Worker Tracking¶

Track which specific worker is processing each item in your pipeline for detailed monitoring and debugging.

Overview¶

Each worker in a pipeline stage has a unique ID (0 to N-1). The StatusEvent.worker_id property allows you to track which worker is processing each item.

Worker IDs¶

Worker IDs are zero-indexed integers:

Stage with 1 worker: worker ID 0
Stage with 3 workers: worker IDs 0, 1, 2
Stage with 10 workers: worker IDs 0 through 9

Worker Naming Convention¶

Workers are internally named using the pattern {StageName}-W{WorkerID}:

"Fetch-W0" - Worker 0 in Fetch stage
"Process-W5" - Worker 5 in Process stage
"Transform-W12" - Worker 12 in Transform stage

The worker_id property extracts the numeric ID from the worker name.

Getting Worker Names¶

Use pipeline.get_worker_names() to get all worker names before running:

from antflow import Pipeline, Stage

stage1 = Stage(name="Fetch", workers=3, tasks=[fetch_data])
stage2 = Stage(name="Process", workers=5, tasks=[process_data])

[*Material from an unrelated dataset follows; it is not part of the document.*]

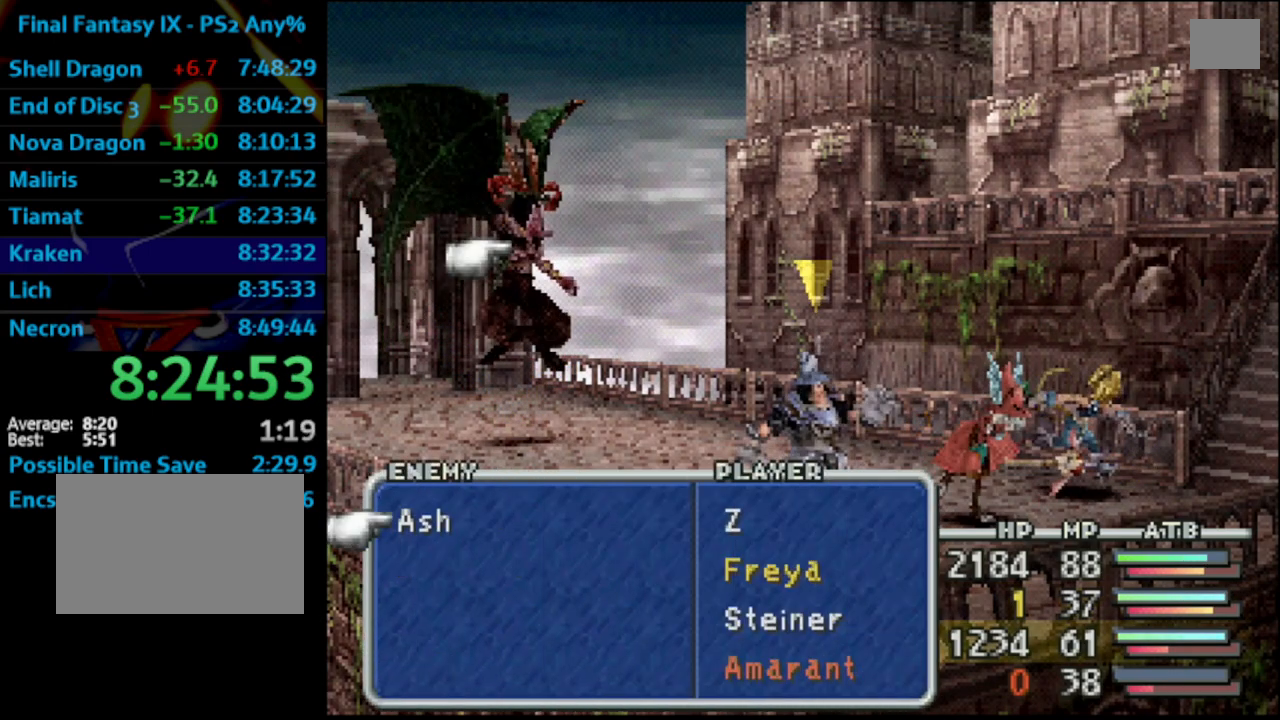
{"buttons": ["L1", "R1"], "left_stick": "center", "right_stick": "center", "events": [[83, "DPAD_RIGHT", "down"], [150, "DPAD_RIGHT", "up"], [333, "DPAD_UP", "down"], [417, "DPAD_UP", "up"]]}
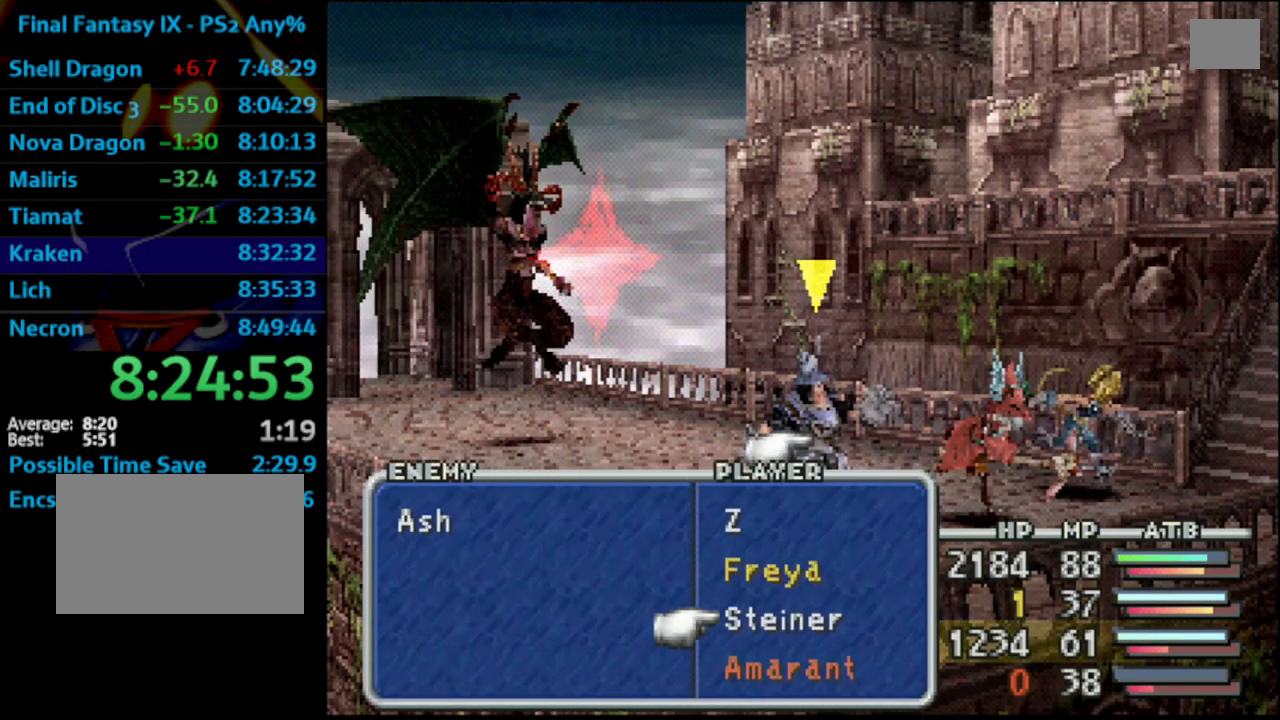
{"buttons": ["L1", "R1"], "left_stick": "center", "right_stick": "center", "events": [[67, "CROSS", "down"], [217, "CROSS", "up"]]}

pipeline = Pipeline(stages=[stage1, stage2])

worker_names = pipeline.get_worker_names()
print(worker_names)
# {
#     "Fetch": ["Fetch-W0", "Fetch-W1", "Fetch-W2"],
#     "Process": ["Process-W0", "Process-W1", "Process-W2", "Process-W3", "Process-W4"]
# }

This is useful for:

Setting up monitoring dashboards before pipeline runs
Pre-allocating tracking structures
Understanding pipeline topology

Tracking Worker Assignments¶

Track which worker processes which item:

from antflow import StatusTracker
from collections import defaultdict

item_to_worker = {}
worker_activity = defaultdict(list)

async def on_status_change(event):
    if event.status == "in_progress":
        item_to_worker[event.item_id] = event.worker_id
        worker_activity[event.worker_id].append(event.item_id)
        print(f"Worker {event.worker_id} started processing {event.item_id}")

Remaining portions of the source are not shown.